Chiamaka Adebayo es prefecta mayor por cuarto año consecutivo y no considera que sea suerte, sino método. Saca sobresalientes, presidE clubes, habla varios idiomas y tiene un plan trazado hasta Yale. Entiende el instituto como un reino sin línea de sucesión, donde la corona se conquista y se defiende, y mantiene un círculo pequeño y calculado —Ruby, hija de senador y experta en pullas que parecen inofensivas; Ava, la única sinceramente agradable— porque cuanto menos sabe la gente de ti, más interés despiertas. Su punto ciego tiene nombre: Jamie Fitzjohn, su mejor amigo, heredero de una fortuna y de un futuro ya escrito, capaz de desarmarla con un gesto delante de todo el pasillo.
Devon Richards es el otro extremo del mismo pasillo. Vive en un barrio que nadie más de Niveus pisa, lleva deportivas gastadas y una chaqueta con hilos sueltos, y solo se siente en casa en el aula de Música, donde compone frente a un teclado que no puede tener en su propia casa. Prepara la audición para Juilliard con la ayuda del único profesor que lo ve, cuida de no ser una carga para su madre y guarda un deseo que le duele en silencio: el recuerdo de dos chicos bailando abrazados en el baile de fin de curso, seguros, y de sí mismo mirándolos desde las gradas sin poder aspirar a eso. Su nombramiento como prefecto le parece un error administrativo o, en el mejor de los casos, la señal de que este curso será distinto.

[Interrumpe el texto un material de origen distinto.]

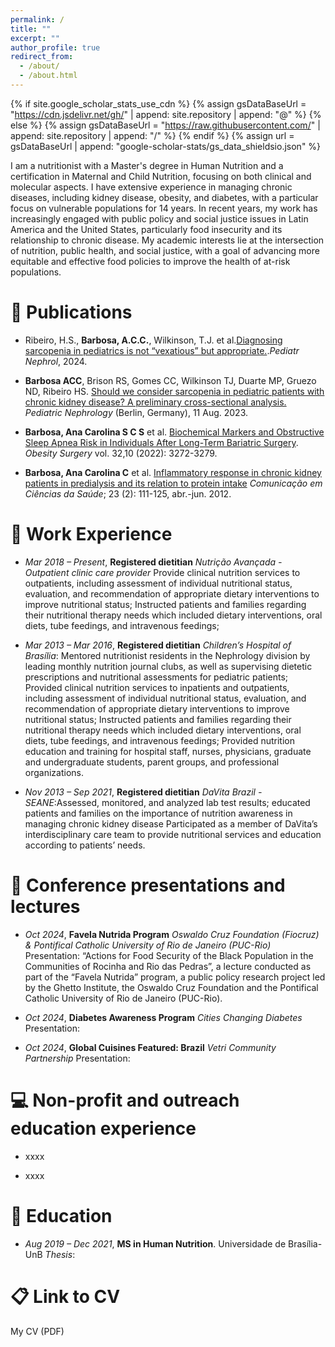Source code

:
 ```yaml
---
permalink: /
title: ""
excerpt: ""
author_profile: true
redirect_from: 
  - /about/
  - /about.html
---
```


{% if site.google_scholar_stats_use_cdn %}
{% assign gsDataBaseUrl = "https://cdn.jsdelivr.net/gh/" | append: site.repository | append: "@" %}
{% else %}
{% assign gsDataBaseUrl = "https://raw.githubusercontent.com/" | append: site.repository | append: "/" %}
{% endif %}
{% assign url = gsDataBaseUrl | append: "google-scholar-stats/gs_data_shieldsio.json" %}

<span class='anchor' id='about-me'></span>

I am a nutritionist with a Master's degree in Human Nutrition and a certification in Maternal and Child Nutrition, focusing on both clinical and molecular aspects. I have extensive experience in managing chronic diseases, including kidney disease, obesity, and diabetes, with a particular focus on vulnerable populations for 14 years. In recent years, my work has increasingly engaged with public policy and social justice issues in Latin America and the United States, particularly food insecurity and its relationship to chronic disease. My academic interests lie at the intersection of nutrition, public health, and social justice, with a goal of advancing more equitable and effective food policies to improve the health of at-risk populations.

#  📄 Publications 
- Ribeiro, H.S., **Barbosa, A.C.C.**, Wilkinson, T.J. et al.[Diagnosing sarcopenia in pediatrics is not “vexatious” but appropriate.](https://doi.org/10.1007/s00467-024-06525-z).*Pediatr Nephrol*, 2024.

- **Barbosa ACC**, Brison RS, Gomes CC, Wilkinson TJ, Duarte MP, Gruezo ND, Ribeiro HS. [Should we consider sarcopenia in pediatric patients with chronic kidney disease? A preliminary cross-sectional analysis.](https://doi.org/10.1007/s00467-023-06111-9) *Pediatric Nephrology* (Berlin, Germany), 11 Aug. 2023.

- **Barbosa, Ana Carolina S C S** et al. [Biochemical Markers and Obstructive Sleep Apnea Risk in Individuals After Long-Term Bariatric Surgery](https://doi.org/10.1007/s11695-022-06222-6). *Obesity Surgery* vol. 32,10 (2022): 3272-3279.

- **Barbosa, Ana Carolina C** et al. [Inflammatory response in chronic kidney patients in predialysis and its relation to protein intake](https://pesquisa.bvsalud.org/portal/resource/pt/lil-755269?lang=en.) *Comunicação em Ciências da Saúde*; 23 (2): 111-125, abr.-jun. 2012.


#  📖 Work Experience
- *Mar 2018 – Present*, **Registered dietitian** *Nutrição Avançada - Outpatient clinic care provider* Provide clinical nutrition services to outpatients, including assessment of individual nutritional status, evaluation, and recommendation of appropriate dietary interventions to improve nutritional status; Instructed patients and families regarding their nutritional therapy needs which included dietary interventions, oral diets, tube feedings, and intravenous feedings;

- *Mar 2013 – Mar 2016*, **Registered dietitian** *Children’s Hospital of Brasília*: Mentored nutritionist residents in the Nephrology division by leading monthly nutrition journal clubs, as well as supervising dietetic prescriptions and nutritional assessments for pediatric patients; Provided clinical nutrition services to inpatients and outpatients, including assessment of individual nutritional status, evaluation, and recommendation of appropriate dietary interventions to improve nutritional status; Instructed patients and families regarding their nutritional therapy needs which included dietary interventions, oral diets, tube feedings, and intravenous feedings; Provided nutrition education and training for hospital staff, nurses, physicians, graduate and undergraduate students, parent groups, and professional organizations.

- *Nov 2013 – Sep 2021*, **Registered dietitian** *DaVita Brazil - SEANE*:Assessed, monitored, and analyzed lab test results; educated patients and families on the importance of nutrition awareness in managing chronic kidney disease Participated as a member of DaVita’s interdisciplinary care team to provide nutritional services and education according to patients’ needs.


#  🍎 Conference presentations and lectures 
- *Oct 2024*, **Favela Nutrida Program** *Oswaldo Cruz Foundation (Fiocruz) & Pontifical Catholic University of Rio de Janeiro (PUC-Rio)* Presentation: “Actions for Food Security of the Black Population in the Communities of Rocinha and Rio das Pedras”, a lecture conducted as part of the “Favela Nutrida” program, a public policy research project led by the Ghetto Institute, the Oswaldo Cruz Foundation and the Pontifical Catholic University of Rio de Janeiro (PUC-Rio).

- *Oct 2024*, **Diabetes Awareness Program** *Cities Changing Diabetes* Presentation: 

- *Oct 2024*, **Global Cuisines Featured: Brazil** *Vetri Community Partnership* Presentation: 

#  💻 Non-profit and outreach education experience
- xxxx

- xxxx

#  📖 Education
- *Aug 2019 – Dec 2021*, **MS in Human Nutrition**. Universidade de Brasília-UnB
*Thesis*: 



#  📋 Link to CV

<div class="badge">
  <a href="{{ site.baseurl }}/_pages/ACCB_CV.pdf" target="_blank" style="color: inherit; text-decoration: none;">
    My CV (PDF)
  </a>
</div>


<!-- Your Markdown content -->

<div style="height: 100px;"></div>

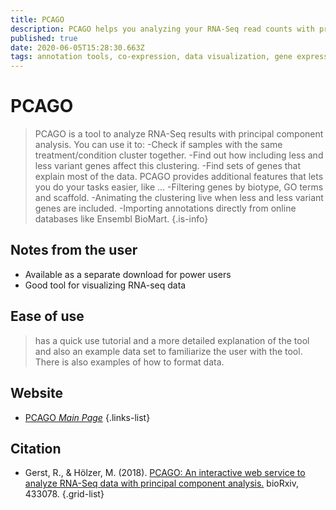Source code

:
 ```yaml
---
title: PCAGO
description: PCAGO helps you analyzing your RNA-Seq read counts with principal component analysis (PCA).
published: true
date: 2020-06-05T15:28:30.663Z
tags: annotation tools, co-expression, data visualization, gene expression
---
```


# PCAGO

> PCAGO is a tool to analyze RNA-Seq results with principal component analysis. You can use it to:
-Check if samples with the same treatment/condition cluster together.
-Find out how including less and less variant genes affect this clustering.
-Find sets of genes that explain most of the data.
&NewLine;
PCAGO provides additional features that lets you do your tasks easier, like …
-Filtering genes by biotype, GO terms and scaffold.
-Animating the clustering live when less and less variant genes are included.
-Importing annotations directly from online databases like Ensembl BioMart.
{.is-info}

## Notes from the user
- Available as a separate download for power users
- Good tool for visualizing RNA-seq data

## Ease of use
> has a quick use tutorial and a more detailed explanation of the tool and also an example data set to familiarize the user with the tool. There is also examples of how to format data.

## Website

- [PCAGO *Main Page*](https://pcago.bioinf.uni-jena.de/)
{.links-list}

## Citation

- Gerst, R., & Hölzer, M. (2018). [PCAGO: An interactive web service to analyze RNA-Seq data with principal component analysis.](https://www.biorxiv.org/content/10.1101/433078v1.abstract) bioRxiv, 433078.
{.grid-list}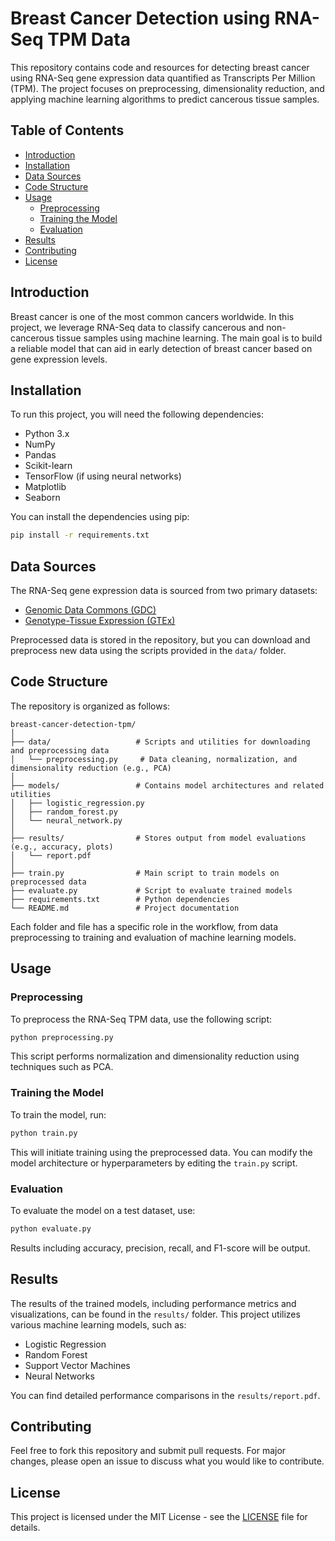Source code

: 
# Breast Cancer Detection using RNA-Seq TPM Data

This repository contains code and resources for detecting breast cancer using RNA-Seq gene expression data quantified as Transcripts Per Million (TPM). The project focuses on preprocessing, dimensionality reduction, and applying machine learning algorithms to predict cancerous tissue samples.

## Table of Contents
- [Introduction](#introduction)
- [Installation](#installation)
- [Data Sources](#data-sources)
- [Code Structure](#code-structure)
- [Usage](#usage)
  - [Preprocessing](#preprocessing)
  - [Training the Model](#training-the-model)
  - [Evaluation](#evaluation)
- [Results](#results)
- [Contributing](#contributing)
- [License](#license)

## Introduction

Breast cancer is one of the most common cancers worldwide. In this project, we leverage RNA-Seq data to classify cancerous and non-cancerous tissue samples using machine learning. The main goal is to build a reliable model that can aid in early detection of breast cancer based on gene expression levels.

## Installation

To run this project, you will need the following dependencies:

- Python 3.x
- NumPy
- Pandas
- Scikit-learn
- TensorFlow (if using neural networks)
- Matplotlib
- Seaborn

You can install the dependencies using pip:

```bash
pip install -r requirements.txt
```

## Data Sources

The RNA-Seq gene expression data is sourced from two primary datasets:
- [Genomic Data Commons (GDC)](https://gdc.cancer.gov/)
- [Genotype-Tissue Expression (GTEx)](https://gtexportal.org/)

Preprocessed data is stored in the repository, but you can download and preprocess new data using the scripts provided in the `data/` folder.

## Code Structure

The repository is organized as follows:

```
breast-cancer-detection-tpm/
│
├── data/                   # Scripts and utilities for downloading and preprocessing data
│   └── preprocessing.py     # Data cleaning, normalization, and dimensionality reduction (e.g., PCA)
│
├── models/                 # Contains model architectures and related utilities
│   ├── logistic_regression.py
│   ├── random_forest.py
│   └── neural_network.py
│
├── results/                # Stores output from model evaluations (e.g., accuracy, plots)
│   └── report.pdf
│
├── train.py                # Main script to train models on preprocessed data
├── evaluate.py             # Script to evaluate trained models
├── requirements.txt        # Python dependencies
└── README.md               # Project documentation
```

Each folder and file has a specific role in the workflow, from data preprocessing to training and evaluation of machine learning models.

## Usage

### Preprocessing

To preprocess the RNA-Seq TPM data, use the following script:

```bash
python preprocessing.py
```

This script performs normalization and dimensionality reduction using techniques such as PCA.

### Training the Model

To train the model, run:

```bash
python train.py
```

This will initiate training using the preprocessed data. You can modify the model architecture or hyperparameters by editing the `train.py` script.

### Evaluation

To evaluate the model on a test dataset, use:

```bash
python evaluate.py
```

Results including accuracy, precision, recall, and F1-score will be output.

## Results

The results of the trained models, including performance metrics and visualizations, can be found in the `results/` folder. This project utilizes various machine learning models, such as:

- Logistic Regression
- Random Forest
- Support Vector Machines
- Neural Networks

You can find detailed performance comparisons in the `results/report.pdf`.

## Contributing

Feel free to fork this repository and submit pull requests. For major changes, please open an issue to discuss what you would like to contribute.

## License

This project is licensed under the MIT License - see the [LICENSE](LICENSE) file for details.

Lo será, aunque no como esperaban. Cuando aparece un naipe con una pica en la pantalla del auditorio, todos lo toman por un fallo técnico. Poco después, una fotografía circula por los móviles del instituto y Devon descubre que el aviso iba dirigido a él. A partir de ahí, As de Picas administra la revelación como un goteo: mensajes anónimos a todo el alumnado, secretos escogidos con un conocimiento demasiado íntimo y una puntería que apunta, precisamente, a lo que cada uno tiene más que perder —la beca y la audición de él, la reputación y el expediente de ella.
Estructurada en tres partes —«La torre de marfil», «La equis marca el lugar» y «Votos o balas»— y narrada en capítulos que alternan las voces de Devon y Chiamaka hasta un epílogo a dos, la novela avanza al ritmo de un thriller de instituto: cada capítulo aprieta un poco más el cerco y obliga a dos personas que nunca se habrían hablado a mirarse como única salida. Bajo la mecánica del anónimo late lo que de verdad sostiene el libro: el clasismo cotidiano de las becas y los apellidos, el racismo que convierte la excepción en objetivo, el armario como forma de supervivencia y la sospecha de que la crueldad de Niveus no es un accidente de sus alumnos, sino algo que la institución conoce mejor de lo que admite. Una lectura de suspense adolescente con filo social, para quien busque intriga con algo más que un culpable al final.